Contrairement à la confédération paysanne, aux Agriculteurs responsables (CR) et au Modef (fédération syndicale des exploitants familiaux de Mayotte), la Fédération Départementale des Syndicats d’Exploitants Agricoles de Mayotte (FDSEAM) n’est pas dans la rue. Mais sa présidente Laïni Mogné-Mali, s’étonne : « Nous avons un courrier de notre syndicat national où le gouvernement s’engageait à un début de versement de la PAC dès ce mois de décembre, il n’était pas question de février. » (Lire le courier-fnsea-ja-action-pac)
Si Ali Ambody, Modef, a décidé de ce mouvement, c’est pour protester contre des promesses non tenues : « Lors de notre grève du 4 juillet dernier, on nous avait dit en septembre, maintenant c’est février… Que va-ton nous dire à nouveau à l’échéance ?! »
Le directeur de la DAAF (Direction de l’Alimentation, de l’Agriculture et de la Forêt), Jean-Michel Bergès, explique qu’il se bat depuis un an face à l’administration parisienne qui avance à coup de normes : « L’ensemble des agriculteurs français ont pâti de ce retard de la PAC, lié à un changement d’outils de paiement. Mais ils ont pu demander des avances de trésorerie, avec des seuils de volume de production qui couvraient 80% des agriculteurs du pays, mais certainement pas les petites exploitations mahoraises. J’ai demandé d’abaisser le seuil, en vain. » Les syndicats nationaux n’auraient pas assez défendu Mayotte de leur côté.
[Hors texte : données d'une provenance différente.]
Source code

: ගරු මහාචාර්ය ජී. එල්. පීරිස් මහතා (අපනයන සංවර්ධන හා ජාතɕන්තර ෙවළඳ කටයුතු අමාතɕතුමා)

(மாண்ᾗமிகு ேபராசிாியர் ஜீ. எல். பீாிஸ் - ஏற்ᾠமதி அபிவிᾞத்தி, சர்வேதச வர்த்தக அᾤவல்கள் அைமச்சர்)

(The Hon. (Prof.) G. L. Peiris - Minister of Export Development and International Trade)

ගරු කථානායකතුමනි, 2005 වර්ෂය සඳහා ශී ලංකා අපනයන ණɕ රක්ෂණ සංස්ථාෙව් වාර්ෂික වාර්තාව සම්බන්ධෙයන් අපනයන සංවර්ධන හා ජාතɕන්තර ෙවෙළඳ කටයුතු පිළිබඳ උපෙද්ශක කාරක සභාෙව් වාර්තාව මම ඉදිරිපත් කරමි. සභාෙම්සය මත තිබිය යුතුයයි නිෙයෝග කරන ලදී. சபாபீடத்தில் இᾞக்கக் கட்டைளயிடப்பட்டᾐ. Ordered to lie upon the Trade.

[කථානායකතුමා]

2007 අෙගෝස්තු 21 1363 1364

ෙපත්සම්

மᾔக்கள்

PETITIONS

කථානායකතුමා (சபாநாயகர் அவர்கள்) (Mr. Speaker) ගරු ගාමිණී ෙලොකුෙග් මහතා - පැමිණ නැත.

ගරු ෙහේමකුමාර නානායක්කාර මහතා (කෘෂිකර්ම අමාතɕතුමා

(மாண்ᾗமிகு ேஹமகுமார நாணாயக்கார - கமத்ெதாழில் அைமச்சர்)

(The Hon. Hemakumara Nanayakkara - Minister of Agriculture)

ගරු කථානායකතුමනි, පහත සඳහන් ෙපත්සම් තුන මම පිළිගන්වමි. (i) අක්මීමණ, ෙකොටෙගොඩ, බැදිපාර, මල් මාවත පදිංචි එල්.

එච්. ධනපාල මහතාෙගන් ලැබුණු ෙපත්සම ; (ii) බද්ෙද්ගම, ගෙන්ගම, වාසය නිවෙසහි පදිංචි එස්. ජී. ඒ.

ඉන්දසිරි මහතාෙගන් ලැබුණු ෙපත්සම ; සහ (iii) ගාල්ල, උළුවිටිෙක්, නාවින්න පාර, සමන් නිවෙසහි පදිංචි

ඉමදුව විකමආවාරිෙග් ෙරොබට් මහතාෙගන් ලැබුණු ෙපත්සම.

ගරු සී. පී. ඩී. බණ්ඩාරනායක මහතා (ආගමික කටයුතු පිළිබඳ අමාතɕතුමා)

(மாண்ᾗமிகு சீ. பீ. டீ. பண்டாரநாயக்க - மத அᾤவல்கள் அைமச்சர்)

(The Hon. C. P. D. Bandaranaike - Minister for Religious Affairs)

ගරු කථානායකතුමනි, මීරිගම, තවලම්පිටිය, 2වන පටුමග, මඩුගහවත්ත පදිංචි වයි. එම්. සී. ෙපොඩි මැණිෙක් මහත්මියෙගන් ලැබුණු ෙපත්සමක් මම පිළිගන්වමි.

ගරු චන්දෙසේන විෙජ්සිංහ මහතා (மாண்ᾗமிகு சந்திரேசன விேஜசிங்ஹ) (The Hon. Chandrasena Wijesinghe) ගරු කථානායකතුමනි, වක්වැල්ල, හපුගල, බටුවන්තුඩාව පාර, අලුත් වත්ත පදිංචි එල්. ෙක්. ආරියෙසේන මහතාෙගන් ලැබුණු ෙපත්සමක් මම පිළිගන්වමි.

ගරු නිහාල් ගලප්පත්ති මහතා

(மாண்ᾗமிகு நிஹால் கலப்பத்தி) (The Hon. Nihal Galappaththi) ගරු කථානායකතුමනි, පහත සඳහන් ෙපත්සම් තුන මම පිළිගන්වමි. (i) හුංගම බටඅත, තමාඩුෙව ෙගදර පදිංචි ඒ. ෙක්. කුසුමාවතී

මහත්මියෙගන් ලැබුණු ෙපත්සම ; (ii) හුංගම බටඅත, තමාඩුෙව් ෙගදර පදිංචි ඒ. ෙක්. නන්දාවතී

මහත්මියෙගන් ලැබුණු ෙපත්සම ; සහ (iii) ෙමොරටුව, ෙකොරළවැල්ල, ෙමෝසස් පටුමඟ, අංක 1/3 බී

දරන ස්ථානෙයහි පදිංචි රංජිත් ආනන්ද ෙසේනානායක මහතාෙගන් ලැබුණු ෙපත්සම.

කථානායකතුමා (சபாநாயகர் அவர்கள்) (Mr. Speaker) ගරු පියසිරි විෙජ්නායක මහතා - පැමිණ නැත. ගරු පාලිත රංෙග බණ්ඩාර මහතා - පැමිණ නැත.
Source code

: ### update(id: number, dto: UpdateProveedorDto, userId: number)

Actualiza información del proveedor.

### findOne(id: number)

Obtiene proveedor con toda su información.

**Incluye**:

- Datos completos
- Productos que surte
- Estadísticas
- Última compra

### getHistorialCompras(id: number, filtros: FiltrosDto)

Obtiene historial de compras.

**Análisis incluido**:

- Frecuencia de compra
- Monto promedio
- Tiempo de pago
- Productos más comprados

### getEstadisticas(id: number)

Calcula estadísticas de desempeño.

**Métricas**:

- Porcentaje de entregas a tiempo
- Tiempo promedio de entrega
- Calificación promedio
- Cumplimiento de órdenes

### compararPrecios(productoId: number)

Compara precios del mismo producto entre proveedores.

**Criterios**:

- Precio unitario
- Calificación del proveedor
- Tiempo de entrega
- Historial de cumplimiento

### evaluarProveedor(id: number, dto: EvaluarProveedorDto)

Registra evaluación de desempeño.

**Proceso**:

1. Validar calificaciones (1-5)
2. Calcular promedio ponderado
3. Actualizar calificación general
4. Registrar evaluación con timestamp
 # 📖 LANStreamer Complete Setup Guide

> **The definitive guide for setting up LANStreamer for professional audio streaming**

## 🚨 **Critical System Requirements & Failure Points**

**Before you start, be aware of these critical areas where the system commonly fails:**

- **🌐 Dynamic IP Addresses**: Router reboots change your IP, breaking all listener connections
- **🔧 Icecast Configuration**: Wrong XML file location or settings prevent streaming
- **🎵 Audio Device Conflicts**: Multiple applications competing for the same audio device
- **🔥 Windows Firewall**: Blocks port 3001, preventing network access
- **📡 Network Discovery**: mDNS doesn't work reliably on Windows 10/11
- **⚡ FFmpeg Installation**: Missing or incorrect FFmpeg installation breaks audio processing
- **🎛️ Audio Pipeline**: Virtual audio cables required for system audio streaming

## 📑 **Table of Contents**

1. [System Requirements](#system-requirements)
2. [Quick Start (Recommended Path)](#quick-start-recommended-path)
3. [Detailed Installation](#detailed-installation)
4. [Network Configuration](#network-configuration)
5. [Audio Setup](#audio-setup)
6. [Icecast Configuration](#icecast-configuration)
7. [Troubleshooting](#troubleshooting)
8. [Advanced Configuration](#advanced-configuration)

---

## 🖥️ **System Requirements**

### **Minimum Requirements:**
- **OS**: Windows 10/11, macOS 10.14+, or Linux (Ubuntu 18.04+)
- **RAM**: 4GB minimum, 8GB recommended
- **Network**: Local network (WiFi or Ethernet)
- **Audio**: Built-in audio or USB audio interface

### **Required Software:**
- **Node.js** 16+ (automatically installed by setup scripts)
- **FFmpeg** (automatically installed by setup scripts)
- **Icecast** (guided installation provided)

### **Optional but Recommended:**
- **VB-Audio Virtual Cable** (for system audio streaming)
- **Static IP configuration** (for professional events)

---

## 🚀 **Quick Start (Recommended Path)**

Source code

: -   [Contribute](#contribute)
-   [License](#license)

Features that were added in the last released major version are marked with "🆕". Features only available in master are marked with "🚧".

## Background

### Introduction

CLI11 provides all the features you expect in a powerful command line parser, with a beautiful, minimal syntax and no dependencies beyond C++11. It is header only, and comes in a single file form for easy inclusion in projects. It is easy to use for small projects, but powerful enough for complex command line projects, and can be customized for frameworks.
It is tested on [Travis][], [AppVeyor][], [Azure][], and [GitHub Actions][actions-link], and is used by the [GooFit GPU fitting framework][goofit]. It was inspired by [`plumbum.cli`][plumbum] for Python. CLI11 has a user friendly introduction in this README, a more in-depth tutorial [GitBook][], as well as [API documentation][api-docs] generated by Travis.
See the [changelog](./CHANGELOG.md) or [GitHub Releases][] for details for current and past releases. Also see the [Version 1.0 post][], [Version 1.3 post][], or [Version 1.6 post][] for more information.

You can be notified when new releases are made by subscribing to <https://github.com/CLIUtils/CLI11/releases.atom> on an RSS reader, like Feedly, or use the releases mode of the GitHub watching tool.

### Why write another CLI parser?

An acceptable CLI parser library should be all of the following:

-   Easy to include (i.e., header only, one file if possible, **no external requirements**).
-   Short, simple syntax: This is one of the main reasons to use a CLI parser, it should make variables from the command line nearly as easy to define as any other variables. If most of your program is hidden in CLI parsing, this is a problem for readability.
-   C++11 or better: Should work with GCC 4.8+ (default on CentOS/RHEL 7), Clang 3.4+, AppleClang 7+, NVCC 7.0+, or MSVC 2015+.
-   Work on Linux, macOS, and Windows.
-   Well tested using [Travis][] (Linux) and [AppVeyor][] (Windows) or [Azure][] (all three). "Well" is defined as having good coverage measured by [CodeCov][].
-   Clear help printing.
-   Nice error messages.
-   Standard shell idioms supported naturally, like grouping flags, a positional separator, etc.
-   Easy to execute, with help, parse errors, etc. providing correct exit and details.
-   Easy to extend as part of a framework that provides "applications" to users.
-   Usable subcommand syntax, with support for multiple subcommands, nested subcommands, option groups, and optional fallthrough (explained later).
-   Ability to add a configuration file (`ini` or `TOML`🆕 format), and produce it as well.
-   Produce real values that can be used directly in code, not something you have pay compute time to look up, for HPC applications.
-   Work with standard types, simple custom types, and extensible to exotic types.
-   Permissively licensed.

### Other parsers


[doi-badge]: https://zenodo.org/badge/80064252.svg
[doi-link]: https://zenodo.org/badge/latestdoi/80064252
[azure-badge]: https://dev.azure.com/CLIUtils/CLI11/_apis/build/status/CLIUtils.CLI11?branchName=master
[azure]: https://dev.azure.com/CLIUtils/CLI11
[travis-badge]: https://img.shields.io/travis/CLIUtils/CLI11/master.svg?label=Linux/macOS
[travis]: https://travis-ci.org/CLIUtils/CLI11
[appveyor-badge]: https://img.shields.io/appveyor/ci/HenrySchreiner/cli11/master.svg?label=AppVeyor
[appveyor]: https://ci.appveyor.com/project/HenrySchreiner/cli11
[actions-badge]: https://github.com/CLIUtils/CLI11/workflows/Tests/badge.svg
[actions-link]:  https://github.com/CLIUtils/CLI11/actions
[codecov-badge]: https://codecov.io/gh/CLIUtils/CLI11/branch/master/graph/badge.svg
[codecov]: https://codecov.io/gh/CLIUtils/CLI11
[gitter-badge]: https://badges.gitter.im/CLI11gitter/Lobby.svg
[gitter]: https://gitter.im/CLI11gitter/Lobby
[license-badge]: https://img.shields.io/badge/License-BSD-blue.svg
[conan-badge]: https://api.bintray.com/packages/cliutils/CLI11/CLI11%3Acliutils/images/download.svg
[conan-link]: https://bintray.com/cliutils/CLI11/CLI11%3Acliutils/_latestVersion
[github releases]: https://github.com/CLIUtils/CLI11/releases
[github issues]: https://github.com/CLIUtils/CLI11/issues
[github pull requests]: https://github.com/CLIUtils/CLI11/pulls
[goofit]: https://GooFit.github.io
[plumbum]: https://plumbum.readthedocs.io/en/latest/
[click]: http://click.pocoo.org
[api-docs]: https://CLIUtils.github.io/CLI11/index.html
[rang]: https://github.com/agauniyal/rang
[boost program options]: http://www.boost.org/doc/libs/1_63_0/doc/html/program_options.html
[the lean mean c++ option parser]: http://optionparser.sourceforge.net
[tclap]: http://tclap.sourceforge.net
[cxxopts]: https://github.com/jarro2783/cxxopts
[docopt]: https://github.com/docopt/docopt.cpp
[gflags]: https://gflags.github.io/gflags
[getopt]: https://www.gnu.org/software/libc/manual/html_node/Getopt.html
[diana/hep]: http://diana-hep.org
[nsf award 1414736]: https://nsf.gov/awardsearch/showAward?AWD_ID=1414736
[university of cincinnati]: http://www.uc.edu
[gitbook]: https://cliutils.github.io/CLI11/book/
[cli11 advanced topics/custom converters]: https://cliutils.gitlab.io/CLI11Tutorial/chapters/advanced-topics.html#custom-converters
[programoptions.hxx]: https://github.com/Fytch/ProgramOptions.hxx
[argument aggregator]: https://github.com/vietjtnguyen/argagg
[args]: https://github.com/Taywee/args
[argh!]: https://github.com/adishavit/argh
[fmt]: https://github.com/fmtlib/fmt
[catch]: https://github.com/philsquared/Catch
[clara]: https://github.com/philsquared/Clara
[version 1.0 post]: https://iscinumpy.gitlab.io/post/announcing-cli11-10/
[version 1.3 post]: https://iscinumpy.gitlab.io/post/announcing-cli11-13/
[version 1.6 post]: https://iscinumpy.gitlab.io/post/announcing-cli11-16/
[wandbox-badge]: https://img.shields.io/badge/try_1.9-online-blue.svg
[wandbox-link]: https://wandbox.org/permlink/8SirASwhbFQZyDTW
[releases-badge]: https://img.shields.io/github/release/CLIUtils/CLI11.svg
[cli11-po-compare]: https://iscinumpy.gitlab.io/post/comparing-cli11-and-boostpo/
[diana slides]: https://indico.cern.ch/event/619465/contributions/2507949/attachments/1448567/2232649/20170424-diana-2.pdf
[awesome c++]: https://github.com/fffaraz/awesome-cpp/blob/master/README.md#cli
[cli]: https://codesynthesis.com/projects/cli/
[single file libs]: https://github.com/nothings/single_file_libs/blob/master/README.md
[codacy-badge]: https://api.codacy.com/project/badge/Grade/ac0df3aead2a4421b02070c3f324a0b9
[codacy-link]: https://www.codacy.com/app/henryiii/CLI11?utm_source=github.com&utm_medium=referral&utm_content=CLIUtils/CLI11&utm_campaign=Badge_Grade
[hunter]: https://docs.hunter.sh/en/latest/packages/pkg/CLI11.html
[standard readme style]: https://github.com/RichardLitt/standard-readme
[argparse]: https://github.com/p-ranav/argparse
Rallier d’autres manifestants
Il rapporte la confirmation de l’Agence de services et de paiement, de déblocage des fonds pour mi-février. Et avoue que les agriculteurs mahorais ont du mérite, pour « tenir sans être payés pendant un et demi. »
C’est aussi son départ que souhaitent les trois structures grévistes, pas la FDSEAM : « Il y a un protocole à respecter. Si on pense que le directeur de la DAAF ne prend pas assez de décisions, il faut commencer par alerter le préfet, et non se mettre en grève immédiatement. »
Ali Ambody nous l’a dit au téléphone, « si la PAC est payée, j’arrête le mouvement, mais sinon, je pourrais m’allier avec d’autres manifestants comme le SNUipp des enseignants. »
Trop de poules tuent les œufs d’or
Tant qu’à faire que de descendre dans la rue, il réclame aussi davantage de protection des petits agriculteurs « contre les gros », et cite AVIMA, dont le président du conseil d’administration Pierre Baubet, arrive avec le projet d’un poulailler de 22.000 volailles. Pour le directeur de la DAAF, il n’y a pas d’incompatibilité : « Tout confondu, l’élevage avicole mahorais comprend 75.000 poules pondeuses, et nous sommes obligés d’en importer en période de fête. Il y a encore de la place pour 50.000 à 70.000 poules. » Ce qui permettrait de faire baisser les prix, une opération que tous ne voient pas d’un bon œil, et pourtant la consommation serait boostée, donc leur chiffre d’affaire.
Ce qu’Ali Ambody reproche à la DAAF, c’est surtout le manque d’accompagnement : « Les structures bien installées savent monter les dossiers, pas les petits agriculteurs. Il n’y en aura que pour AVIMA et la SCAM, alors que nous ne demandons qu’à nous mettre aux normes. Le député Younous Omarjee a demandé 30 ans de dérogation pour les Outre mer. A Mayotte, avec nos retards, nous ne pouvons pas être traités comme si on était en métropole. »
Pour l’instant, les négociations sont rompues, les grévistes du Modef ayant quitté la table préfectorale des négociations hier, en signe de mécontentement contre la présence du directeur de la DAAF.